Service d'Hematologie, Hotel Dieu, Nantes, France
H. Lee Moffitt Cancer Center & Research Institute, University of South Florida, Tampa, FL, United States
Service des Maladies du Sang, Hopital du Haut Leveque, Pessac, France
Department of Hematology, Erasmus University Medical Center, Rotterdam, Netherlands
Service des Maladies du Sang, Hopital Edouard Herriot, Lyon, France
Service d'Hematologie, Chu Purpan, Toulouse Cedex, France
Hematologie, Avicenne Hopital, Paris, France
Johnson & Johnson Pharmaceutical Research & Development, L.L.C., Raritan, NJ, United States
Adult Leukemia Program, Dana-Farber Cancer Institute, Boston, MA, United States

* Corresponding author; email: jean-luc.harousseau{at}univ-nantes.fr.

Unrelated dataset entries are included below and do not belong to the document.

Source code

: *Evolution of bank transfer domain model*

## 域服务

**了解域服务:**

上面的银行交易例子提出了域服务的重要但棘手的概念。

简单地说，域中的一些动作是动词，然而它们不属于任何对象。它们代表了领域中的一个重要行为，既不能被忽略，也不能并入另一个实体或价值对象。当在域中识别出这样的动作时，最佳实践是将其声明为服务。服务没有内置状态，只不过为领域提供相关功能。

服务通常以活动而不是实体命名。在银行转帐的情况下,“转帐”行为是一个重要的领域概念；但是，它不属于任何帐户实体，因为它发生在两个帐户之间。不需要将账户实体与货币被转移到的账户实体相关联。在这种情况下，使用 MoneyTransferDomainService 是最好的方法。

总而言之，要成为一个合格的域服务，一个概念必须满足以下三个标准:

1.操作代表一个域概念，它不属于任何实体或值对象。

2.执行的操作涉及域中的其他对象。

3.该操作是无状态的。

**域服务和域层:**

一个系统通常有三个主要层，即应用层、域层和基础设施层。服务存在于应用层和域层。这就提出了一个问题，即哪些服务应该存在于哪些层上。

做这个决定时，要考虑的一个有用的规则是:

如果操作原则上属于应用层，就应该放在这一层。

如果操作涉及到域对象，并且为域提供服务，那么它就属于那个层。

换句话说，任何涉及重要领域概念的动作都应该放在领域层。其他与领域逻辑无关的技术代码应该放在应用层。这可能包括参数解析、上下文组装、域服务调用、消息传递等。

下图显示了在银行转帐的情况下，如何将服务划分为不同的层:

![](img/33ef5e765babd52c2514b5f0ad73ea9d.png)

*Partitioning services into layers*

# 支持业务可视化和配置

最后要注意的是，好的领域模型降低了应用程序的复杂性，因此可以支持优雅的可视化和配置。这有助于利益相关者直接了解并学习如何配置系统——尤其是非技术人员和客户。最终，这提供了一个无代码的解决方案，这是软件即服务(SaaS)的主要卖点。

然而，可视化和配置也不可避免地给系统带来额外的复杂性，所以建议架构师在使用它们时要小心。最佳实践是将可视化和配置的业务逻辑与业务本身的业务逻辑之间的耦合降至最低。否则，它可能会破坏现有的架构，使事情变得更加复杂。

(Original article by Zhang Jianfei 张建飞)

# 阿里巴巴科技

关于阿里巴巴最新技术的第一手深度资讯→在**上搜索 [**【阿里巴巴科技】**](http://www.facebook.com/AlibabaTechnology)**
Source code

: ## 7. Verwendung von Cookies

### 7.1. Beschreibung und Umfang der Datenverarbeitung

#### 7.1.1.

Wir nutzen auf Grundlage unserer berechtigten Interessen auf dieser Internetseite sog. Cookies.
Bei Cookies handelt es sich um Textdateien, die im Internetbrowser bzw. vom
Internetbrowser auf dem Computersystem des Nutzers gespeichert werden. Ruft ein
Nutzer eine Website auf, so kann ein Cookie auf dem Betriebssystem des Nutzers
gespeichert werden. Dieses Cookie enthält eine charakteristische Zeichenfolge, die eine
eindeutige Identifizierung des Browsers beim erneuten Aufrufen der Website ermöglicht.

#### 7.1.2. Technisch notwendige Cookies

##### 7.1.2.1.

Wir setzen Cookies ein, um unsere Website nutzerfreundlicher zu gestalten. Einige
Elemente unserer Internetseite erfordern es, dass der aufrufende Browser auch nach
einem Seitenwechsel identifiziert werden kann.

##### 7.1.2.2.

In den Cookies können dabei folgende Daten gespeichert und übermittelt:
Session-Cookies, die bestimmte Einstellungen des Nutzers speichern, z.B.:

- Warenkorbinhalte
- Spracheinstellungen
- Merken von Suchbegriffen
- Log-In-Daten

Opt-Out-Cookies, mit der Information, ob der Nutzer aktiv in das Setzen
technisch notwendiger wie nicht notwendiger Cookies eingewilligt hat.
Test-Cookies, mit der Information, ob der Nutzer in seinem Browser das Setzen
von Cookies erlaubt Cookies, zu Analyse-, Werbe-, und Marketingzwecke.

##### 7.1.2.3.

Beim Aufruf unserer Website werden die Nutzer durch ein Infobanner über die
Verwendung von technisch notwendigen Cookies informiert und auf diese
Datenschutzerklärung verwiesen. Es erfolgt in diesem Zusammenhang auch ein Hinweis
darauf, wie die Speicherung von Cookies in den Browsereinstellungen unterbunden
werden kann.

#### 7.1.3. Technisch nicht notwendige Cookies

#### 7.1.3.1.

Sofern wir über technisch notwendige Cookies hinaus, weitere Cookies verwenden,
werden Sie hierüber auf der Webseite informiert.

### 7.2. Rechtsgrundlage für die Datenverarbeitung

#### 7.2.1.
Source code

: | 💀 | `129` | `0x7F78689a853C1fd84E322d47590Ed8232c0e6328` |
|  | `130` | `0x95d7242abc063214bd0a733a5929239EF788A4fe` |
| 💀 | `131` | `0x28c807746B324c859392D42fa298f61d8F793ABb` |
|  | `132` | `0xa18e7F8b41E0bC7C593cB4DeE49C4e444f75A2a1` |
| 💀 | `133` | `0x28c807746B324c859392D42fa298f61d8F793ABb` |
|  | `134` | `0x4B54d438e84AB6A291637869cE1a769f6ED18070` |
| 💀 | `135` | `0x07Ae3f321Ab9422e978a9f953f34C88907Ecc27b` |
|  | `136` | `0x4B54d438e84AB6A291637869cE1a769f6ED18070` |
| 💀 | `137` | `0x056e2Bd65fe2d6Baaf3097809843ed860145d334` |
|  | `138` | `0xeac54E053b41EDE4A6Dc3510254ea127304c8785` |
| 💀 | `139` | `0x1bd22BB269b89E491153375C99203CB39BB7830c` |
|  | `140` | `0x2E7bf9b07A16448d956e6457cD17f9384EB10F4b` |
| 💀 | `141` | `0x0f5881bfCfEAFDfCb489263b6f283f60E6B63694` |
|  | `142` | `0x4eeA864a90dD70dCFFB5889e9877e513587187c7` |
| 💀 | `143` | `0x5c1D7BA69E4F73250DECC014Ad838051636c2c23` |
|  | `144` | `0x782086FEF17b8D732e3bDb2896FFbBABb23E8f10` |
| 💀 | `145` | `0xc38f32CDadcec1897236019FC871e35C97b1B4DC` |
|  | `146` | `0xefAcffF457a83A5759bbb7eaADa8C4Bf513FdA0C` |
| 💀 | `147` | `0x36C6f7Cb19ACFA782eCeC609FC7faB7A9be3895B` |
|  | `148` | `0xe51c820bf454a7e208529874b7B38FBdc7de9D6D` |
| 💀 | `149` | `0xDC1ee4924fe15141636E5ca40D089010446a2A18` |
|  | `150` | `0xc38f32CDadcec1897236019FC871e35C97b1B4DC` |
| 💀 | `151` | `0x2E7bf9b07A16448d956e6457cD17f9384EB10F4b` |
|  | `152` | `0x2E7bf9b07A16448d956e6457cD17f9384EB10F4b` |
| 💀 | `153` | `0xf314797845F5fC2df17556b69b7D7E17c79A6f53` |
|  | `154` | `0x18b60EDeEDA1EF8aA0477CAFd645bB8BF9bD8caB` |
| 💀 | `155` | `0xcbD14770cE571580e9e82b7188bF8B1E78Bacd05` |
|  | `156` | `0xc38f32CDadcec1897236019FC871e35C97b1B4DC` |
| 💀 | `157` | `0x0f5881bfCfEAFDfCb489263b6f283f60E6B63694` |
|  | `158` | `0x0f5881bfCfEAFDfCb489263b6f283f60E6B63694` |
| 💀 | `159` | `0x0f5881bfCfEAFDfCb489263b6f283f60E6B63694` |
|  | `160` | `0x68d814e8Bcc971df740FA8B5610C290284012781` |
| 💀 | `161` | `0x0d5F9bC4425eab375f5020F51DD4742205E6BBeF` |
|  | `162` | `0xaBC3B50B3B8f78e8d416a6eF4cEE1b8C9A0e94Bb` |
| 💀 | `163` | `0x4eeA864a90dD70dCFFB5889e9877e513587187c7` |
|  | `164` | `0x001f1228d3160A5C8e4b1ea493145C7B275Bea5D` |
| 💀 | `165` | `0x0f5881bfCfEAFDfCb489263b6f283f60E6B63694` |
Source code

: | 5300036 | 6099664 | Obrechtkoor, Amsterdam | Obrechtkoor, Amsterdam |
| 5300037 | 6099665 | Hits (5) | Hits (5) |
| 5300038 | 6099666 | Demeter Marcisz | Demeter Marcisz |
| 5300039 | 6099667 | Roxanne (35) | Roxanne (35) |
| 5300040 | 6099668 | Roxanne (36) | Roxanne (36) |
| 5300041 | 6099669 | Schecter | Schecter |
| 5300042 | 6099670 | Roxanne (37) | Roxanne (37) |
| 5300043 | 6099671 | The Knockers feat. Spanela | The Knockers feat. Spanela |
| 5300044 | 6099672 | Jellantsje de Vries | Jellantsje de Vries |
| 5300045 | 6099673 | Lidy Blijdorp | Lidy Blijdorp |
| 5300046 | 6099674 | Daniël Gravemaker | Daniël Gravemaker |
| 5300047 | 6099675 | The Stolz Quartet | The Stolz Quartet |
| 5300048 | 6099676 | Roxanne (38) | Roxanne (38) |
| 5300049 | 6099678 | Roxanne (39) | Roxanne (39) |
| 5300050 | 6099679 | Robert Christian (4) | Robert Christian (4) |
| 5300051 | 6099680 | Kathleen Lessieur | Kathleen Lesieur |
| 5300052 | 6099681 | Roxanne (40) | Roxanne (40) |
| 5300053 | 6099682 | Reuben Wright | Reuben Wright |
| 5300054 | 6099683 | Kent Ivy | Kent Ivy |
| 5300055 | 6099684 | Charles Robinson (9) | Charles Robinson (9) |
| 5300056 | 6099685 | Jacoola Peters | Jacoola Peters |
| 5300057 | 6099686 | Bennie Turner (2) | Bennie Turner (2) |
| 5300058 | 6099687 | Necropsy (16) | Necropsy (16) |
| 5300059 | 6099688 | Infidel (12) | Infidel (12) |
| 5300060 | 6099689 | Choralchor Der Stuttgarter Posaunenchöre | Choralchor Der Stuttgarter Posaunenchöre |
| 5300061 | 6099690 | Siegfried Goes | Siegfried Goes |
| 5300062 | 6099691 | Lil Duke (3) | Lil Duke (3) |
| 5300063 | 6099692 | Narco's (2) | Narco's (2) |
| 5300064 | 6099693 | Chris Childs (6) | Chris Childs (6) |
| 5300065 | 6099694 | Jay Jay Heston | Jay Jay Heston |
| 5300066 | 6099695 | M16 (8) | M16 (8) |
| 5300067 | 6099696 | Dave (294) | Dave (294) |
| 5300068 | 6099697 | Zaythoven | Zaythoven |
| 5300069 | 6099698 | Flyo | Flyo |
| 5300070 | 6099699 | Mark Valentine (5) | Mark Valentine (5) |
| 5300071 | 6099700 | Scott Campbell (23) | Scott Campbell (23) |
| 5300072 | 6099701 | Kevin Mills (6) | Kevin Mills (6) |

This phase 2 study evaluated the efficacy and safety of the oral farnesyltransferase inhibitor tipifarnib in adults with refractory or relapsed acute myeloid leukemia (AML). Patients (N = 252) received tipifarnib 600 mg BID for 21 days in 28-day cycles. Median age was 62 years; 99 patients (39%) were ≥65 years. Eleven of 252 patients (4%) achieved complete remission (CR) or complete remission with incomplete platelet recovery (CRp; 9 CR and 2 CRp). Nineteen patients (8%), including those who achieved CR/CRp, achieved a reduction in bone marrow blasts to <5% blasts. Bone marrow blasts were reduced >50% in an additional 8 patients (total = 27; 11%). Median survival was 369 days for patients who achieved CR/CRp. Myelosuppression was the most common adverse event. The most common nonhematologic toxicities were fever, nausea, and hypokalemia. Single-agent treatment with tipifarnib induced durable CR/CRp, which was associated with prolonged survival, in some patients with refractory or relapsed AML. The response rate observed in this heavily pretreated group of patients suggests the requirement to enhance the response rate either by combining tipifarnib with other active agents or determining factors that are predictive of response.